Document passage:
******

On Mon, 17 Mar 2003, Bakul Shah wrote:

> UFS is the real problem here, not fsck.  Its tradeoffs for
> improving normal access latencies may have been right in the
> past but not for modern big disks.  The seek time & RPM have
> not improved very much in the past 20 years while disk
> capacity has increased by a factor of about 20,000 (and GB/$
> even more).  IMHO there is not much you can do at the fsck
> level -- you stil have to visit all the cyl groups and what
> not.  Even a factor of 10 improvement in fsck means 36
> minutes which is far too long.  Keeping track of 67M to 132M
> blocks and (assuming avg file size of 8k to 16k) something
> like 60M to 80M files takes quite a bit of time when you are
> also seeking all over the disk.

Puting indirect blocks nearer the cylinder group metadata for 
the group that contains the inode would be 
nice :-)

> 
> A few ideas:
> 
> When you have about 67M (2^26) files, ideally you want to
> *avoid* checking as many as you can.  Given access times, you
> are only going to be able to do a few hundred disk accesses
> at most in a minute.  So you are going to have only a few
> files/dirs that may be inconsistent in case of a crash.  Why
> not keep track of that somehow?

******

Dataset records:

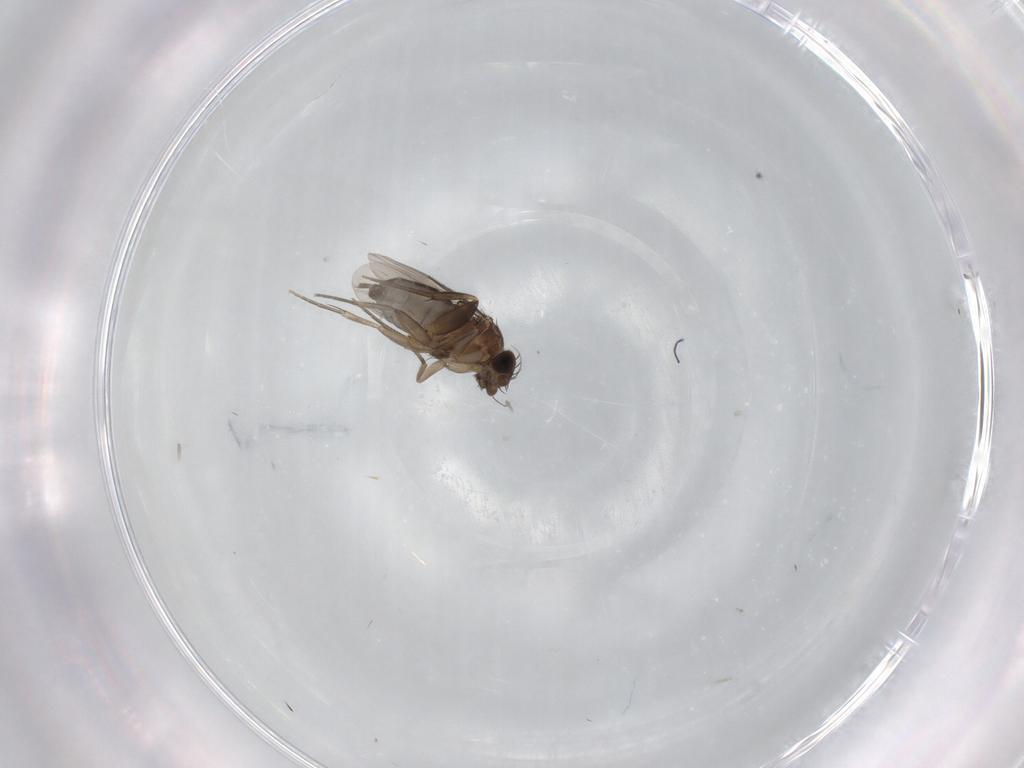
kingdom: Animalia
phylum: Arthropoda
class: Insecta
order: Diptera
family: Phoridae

******

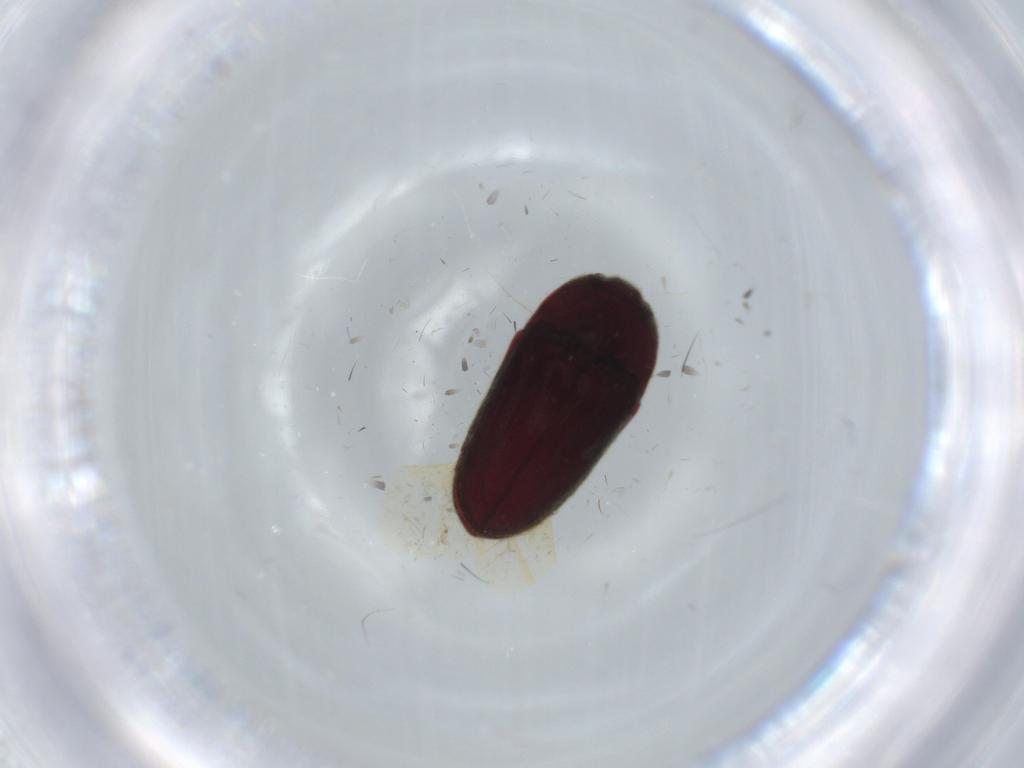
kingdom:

******

Stated problem:
Print, verbatim, the part of the fsck mailing-list message that opens with the words containing "Puting indirect blocks" and closes with "of that somehow?". None of the rows are needed here.

Exercise response:
Puting indirect blocks nearer the cylinder group metadata for 
the group that contains the inode would be 
nice :-)

> 
> A few ideas:
> 
> When you have about 67M (2^26) files, ideally you want to
> *avoid* checking as many as you can.  Given access times, you
> are only going to be able to do a few hundred disk accesses
> at most in a minute.  So you are going to have only a few
> files/dirs that may be inconsistent in case of a crash.  Why
> not keep track of that somehow?